Second, we used Baypass 2.1 (Gautier 2015), a Bayesian hierarchical model based on the BayEnv model (Coop et al. 2010), to detect linear associations between environmental predictors and genetic markers. We performed the core model of Baypass 2.1 with the following parameters (-npop 12, -gfile imputed SNPs dataset, -efile environmental parameters normalized as deviations from the mean, -burnin 10000 and -pilotlenght 2500). Using a heat map, we compared the resulting covariance matrix of population allele frequencies to the linearized Fst/(1-Fst) heat map to ensure that the neutral genetic variation was adequately computed by Baypass. Afterward, SNPs strongly associated with environmental predictors (eBPis > 1.5) in the “betail_reg_out” file were selected as putatively under selection for a given environmental variable.
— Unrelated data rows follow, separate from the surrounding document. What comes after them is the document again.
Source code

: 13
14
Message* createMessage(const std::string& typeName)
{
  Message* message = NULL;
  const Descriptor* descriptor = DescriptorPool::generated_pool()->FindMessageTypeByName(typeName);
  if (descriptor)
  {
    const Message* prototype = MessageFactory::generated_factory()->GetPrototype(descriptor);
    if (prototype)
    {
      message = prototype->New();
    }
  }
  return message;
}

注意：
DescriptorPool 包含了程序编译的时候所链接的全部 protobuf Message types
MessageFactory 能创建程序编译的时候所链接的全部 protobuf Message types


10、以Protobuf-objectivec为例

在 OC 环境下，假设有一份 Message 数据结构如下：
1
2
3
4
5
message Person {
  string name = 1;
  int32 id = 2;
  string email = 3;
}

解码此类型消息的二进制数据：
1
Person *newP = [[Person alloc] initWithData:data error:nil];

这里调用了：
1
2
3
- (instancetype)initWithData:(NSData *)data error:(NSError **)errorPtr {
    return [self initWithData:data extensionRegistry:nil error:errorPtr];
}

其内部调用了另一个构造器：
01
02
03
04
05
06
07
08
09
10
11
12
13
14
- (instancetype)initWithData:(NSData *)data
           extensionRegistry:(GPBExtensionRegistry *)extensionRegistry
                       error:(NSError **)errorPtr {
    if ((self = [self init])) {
Finally, we used a latent factor mixed model (LFMM2) (Caye et al. 2019), a least-squares estimation approach to detect associations between environmental parameters and genotypes. We performed the LFMM using the function “lfmm2” from the library LEA (Frichot and Francois 2015, Caye et al. 2019) in R. We ran the function “lfmm2.test” with the genomic control activated and considering a linear model. We corrected for the neutral genetic structure by considering four latent factors based on the four genetic clusters previously detected. We verified the validity of the model using a histogram of p-values for each explanatory variable, aiming for a flat histogram with a peak near zero. Afterward, we adjusted the p-value associated to each SNP using a Bonferroni correction and selected significant SNPs (p-value < 0.05) as putatively under selection.
These three programs have proven to be robust and correct for the neutral genetic structure (Capblancq et al. 2018; de Villemereuil et al. 2014; Forester et al. 2018; Rellstab et al. 2015). Nonetheless, we decided to reduce the false positive rate by selecting only loci detected by at least two of the three methods using the function “calculate_overlap” from the package VennDiagram (Chen and Boutros 2011) in R (de Villemereuil et al. 2014). Selected markers associated with environmental variables were then extracted from the full-genotype dataset and visualized using a PCA generated with Vegan (Oksanen et al. 2019) in R.